* [Dataset extract]:
------------------------------------------------------------------------
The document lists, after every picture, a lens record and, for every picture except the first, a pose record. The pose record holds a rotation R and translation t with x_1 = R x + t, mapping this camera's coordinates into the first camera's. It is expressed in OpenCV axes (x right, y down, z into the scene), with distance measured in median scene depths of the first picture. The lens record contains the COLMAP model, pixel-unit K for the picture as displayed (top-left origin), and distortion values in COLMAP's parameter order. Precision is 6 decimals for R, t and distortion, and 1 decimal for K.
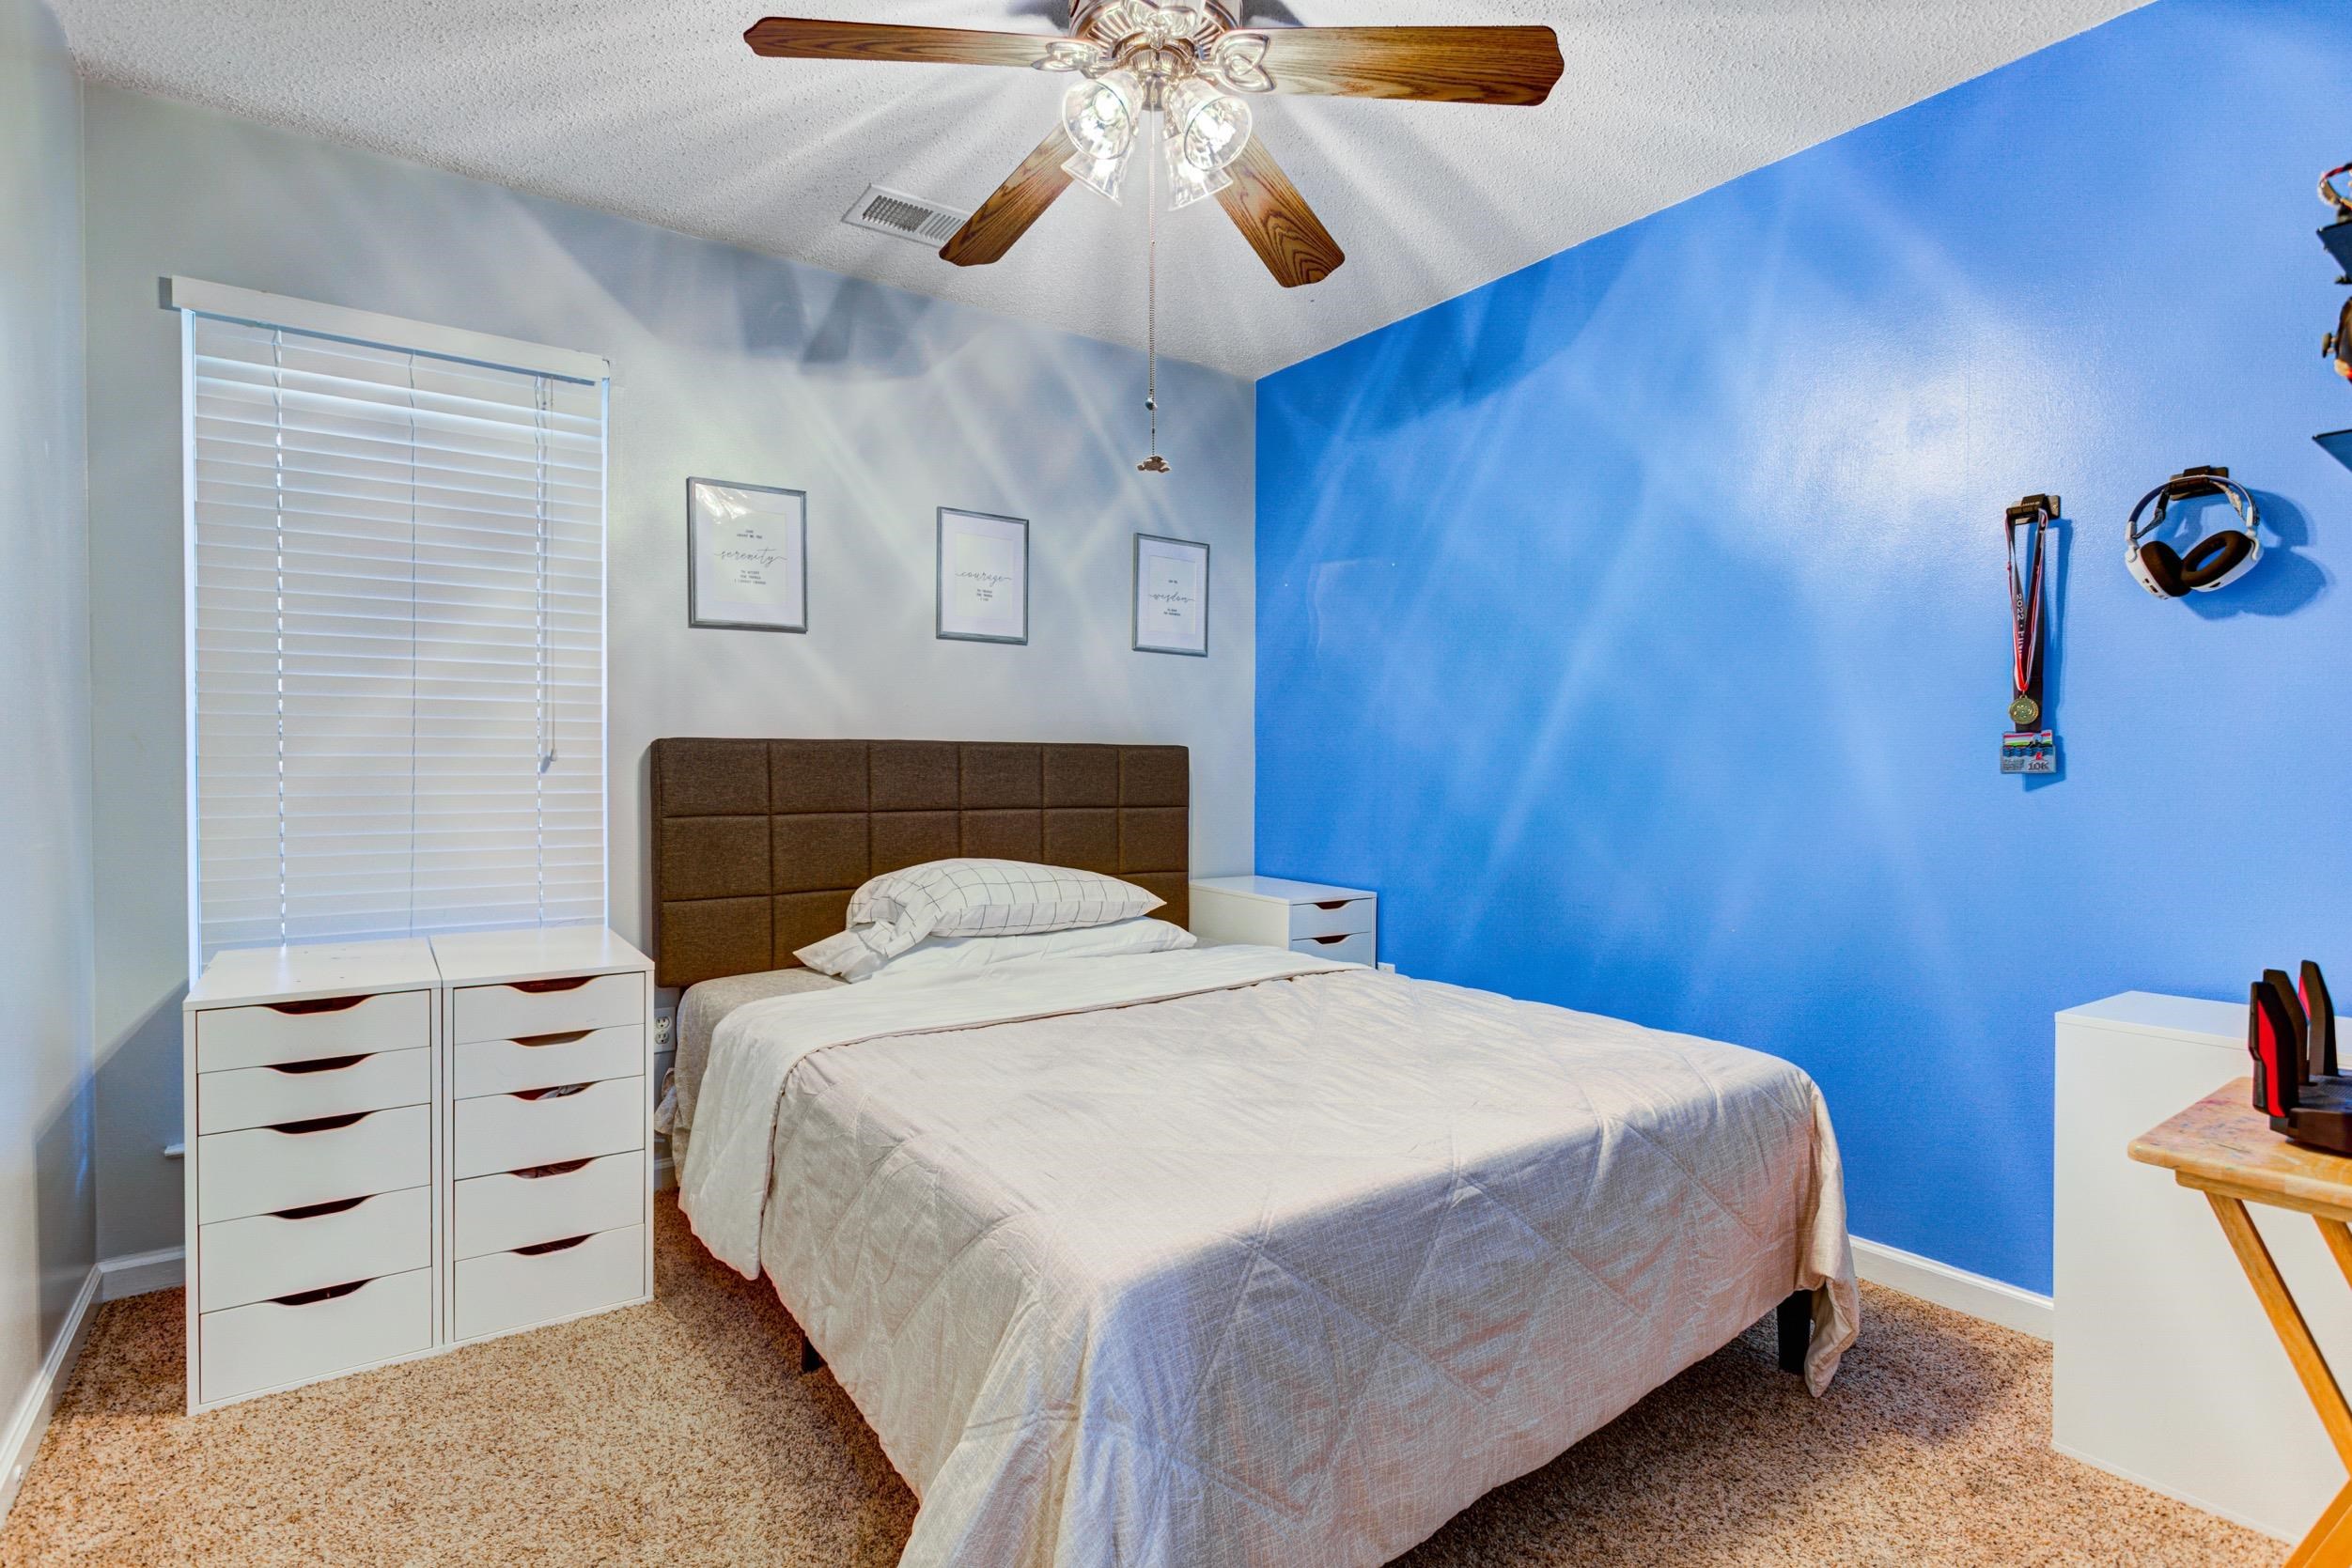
lens RADIAL K [[1147.1, 0, 1152.2], [0, 1147.1, 779.4], [0, 0, 1]] dist [-0.003368, 0.002598]
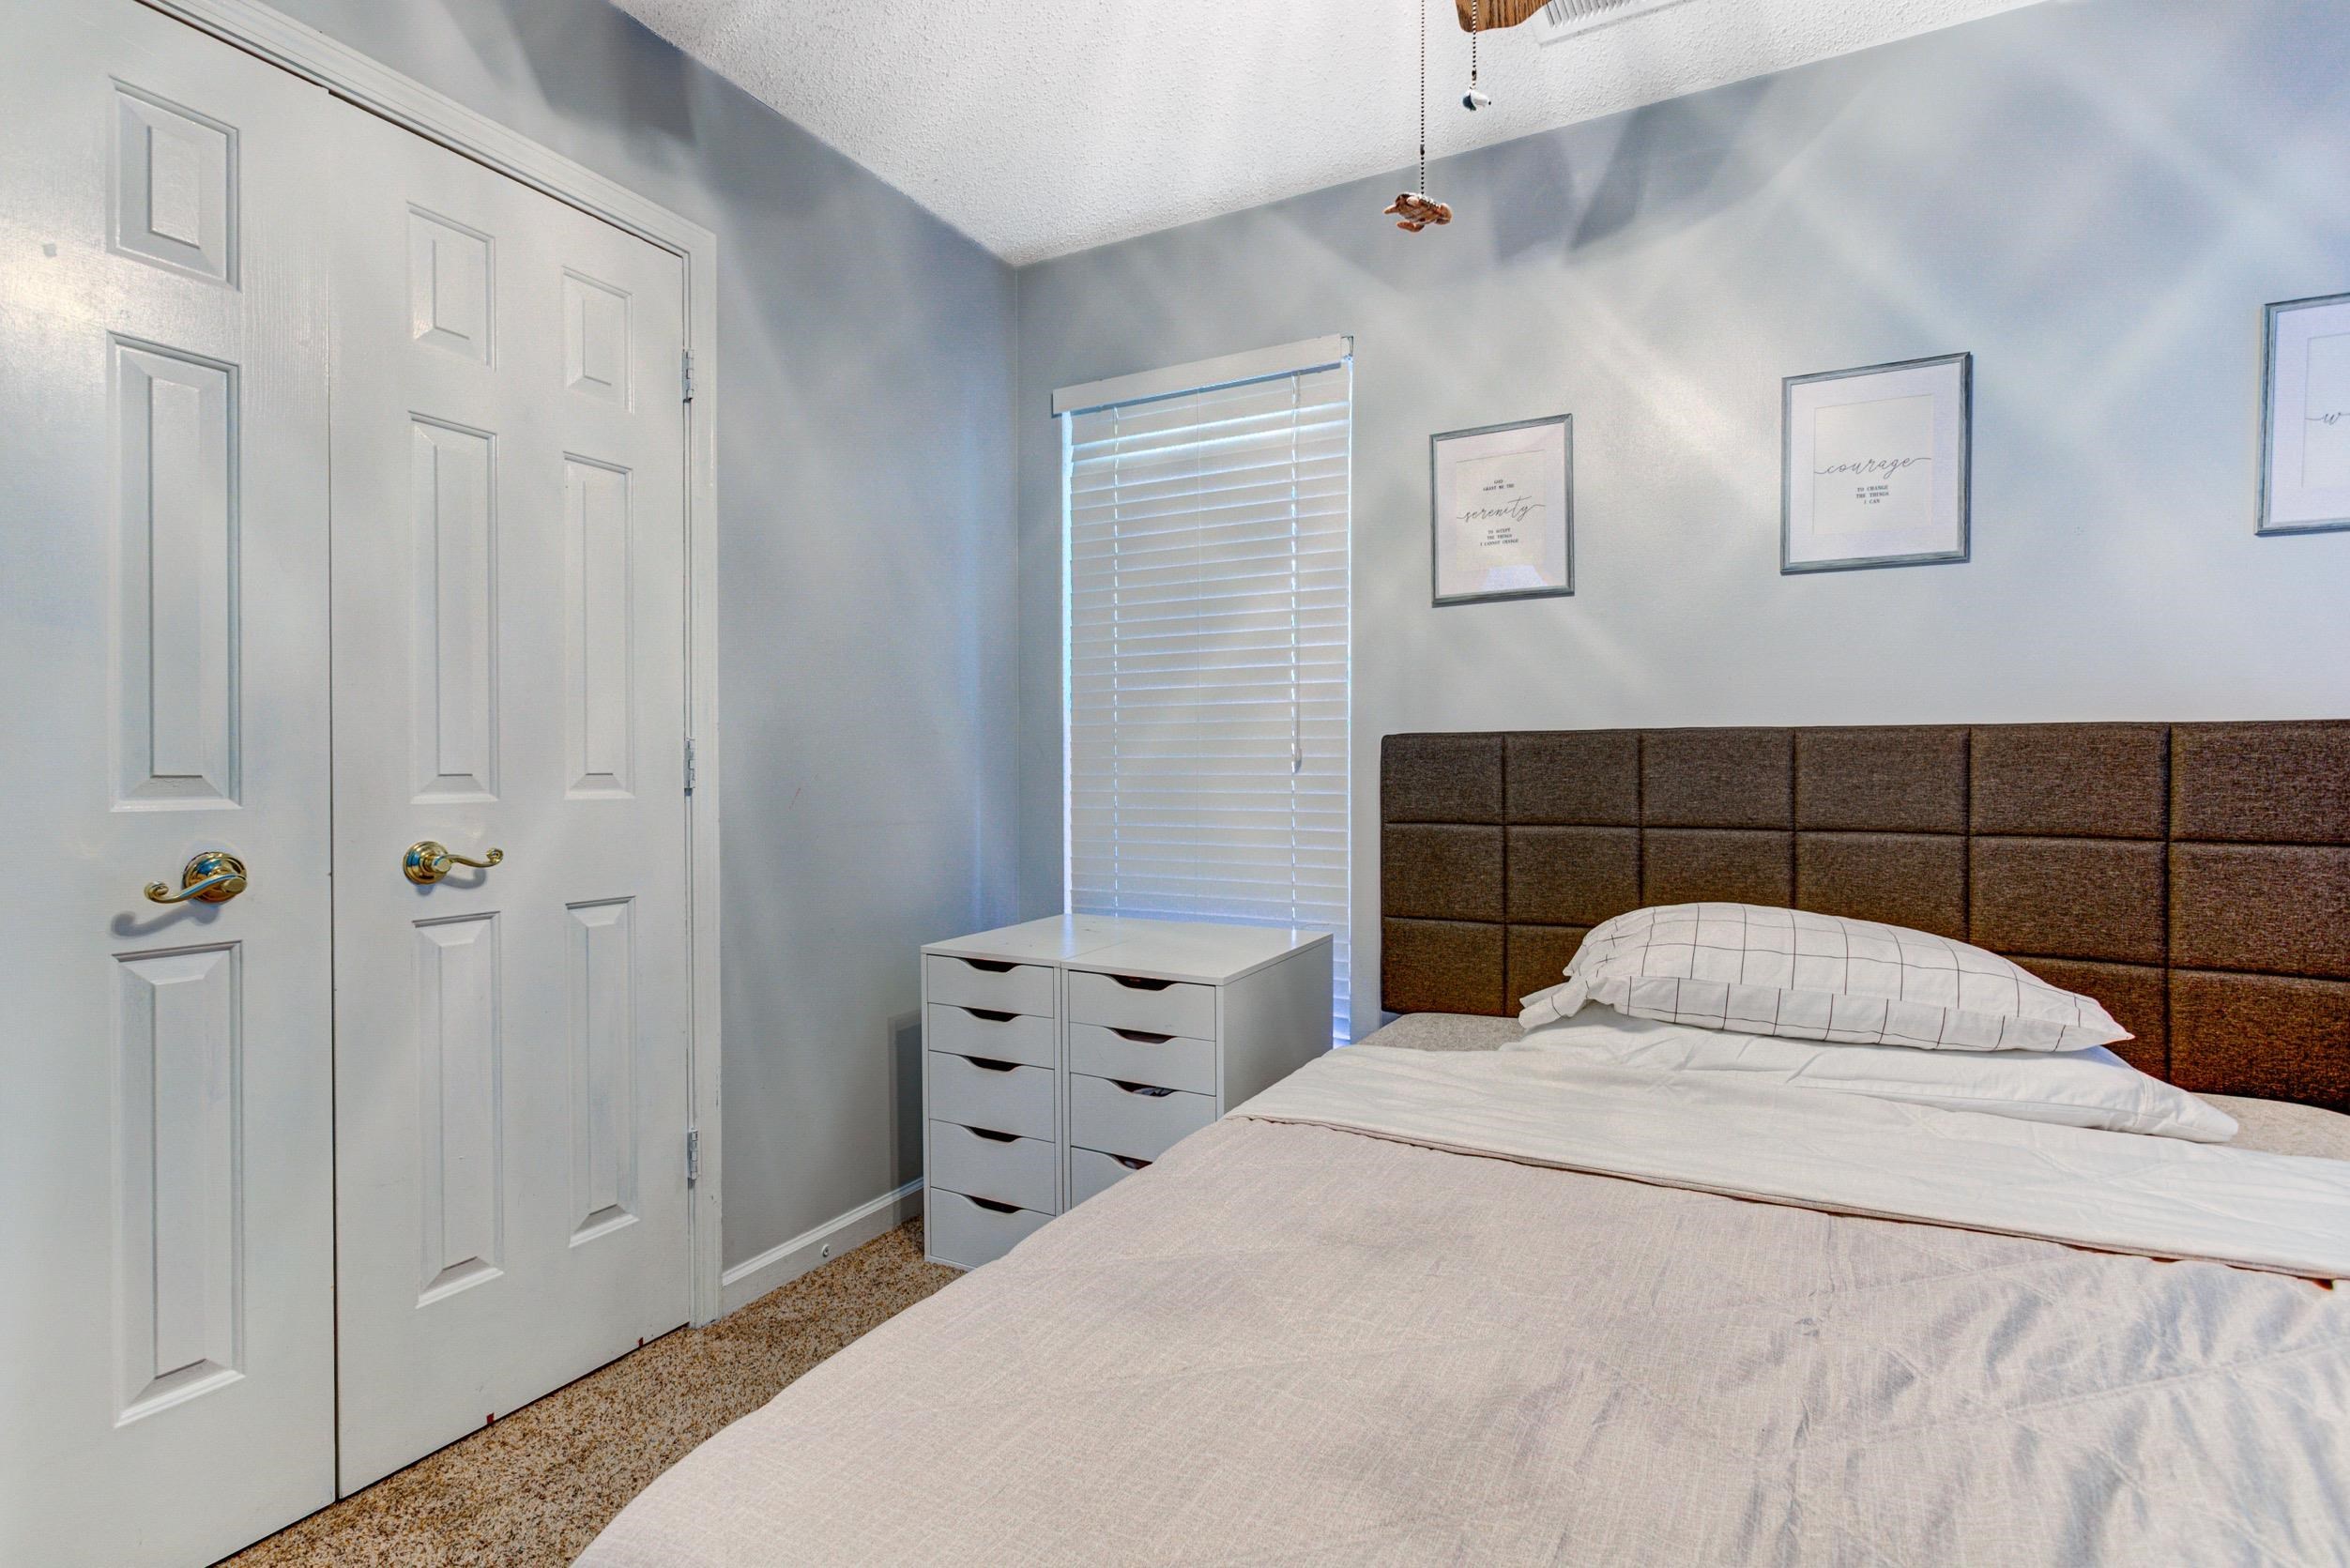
lens RADIAL K [[1146.1, 0, 1160.6], [0, 1146.1, 779.3], [0, 0, 1]] dist [-0.003368, 0.002598]
pose [[0.436764, 0.008856, -0.899533, 0.294586], [-0.005918, 0.999958, 0.006972, -0.005808], [0.899557, 0.002278, 0.436798, 0.428171]]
------------------------------------------------------------------------
* [Activity]: Reproduce the material with every "pose record" replaced by "pose entry" and everything else unchanged, leaving out the pictures.

* [Response]:
The document lists, after every picture, a lens record and, for every picture except the first, a pose entry. The pose entry holds a rotation R and translation t with x_1 = R x + t, mapping this camera's coordinates into the first camera's. It is expressed in OpenCV axes (x right, y down, z into the scene), with distance measured in median scene depths of the first picture. The lens record contains the COLMAP model, pixel-unit K for the picture as displayed (top-left origin), and distortion values in COLMAP's parameter order. Precision is 6 decimals for R, t and distortion, and 1 decimal for K.
lens RADIAL K [[1147.1, 0, 1152.2], [0, 1147.1, 779.4], [0, 0, 1]] dist [-0.003368, 0.002598]
lens RADIAL K [[1146.1, 0, 1160.6], [0, 1146.1, 779.3], [0, 0, 1]] dist [-0.003368, 0.002598]
pose [[0.436764, 0.008856, -0.899533, 0.294586], [-0.005918, 0.999958, 0.006972, -0.005808], [0.899557, 0.002278, 0.436798, 0.428171]]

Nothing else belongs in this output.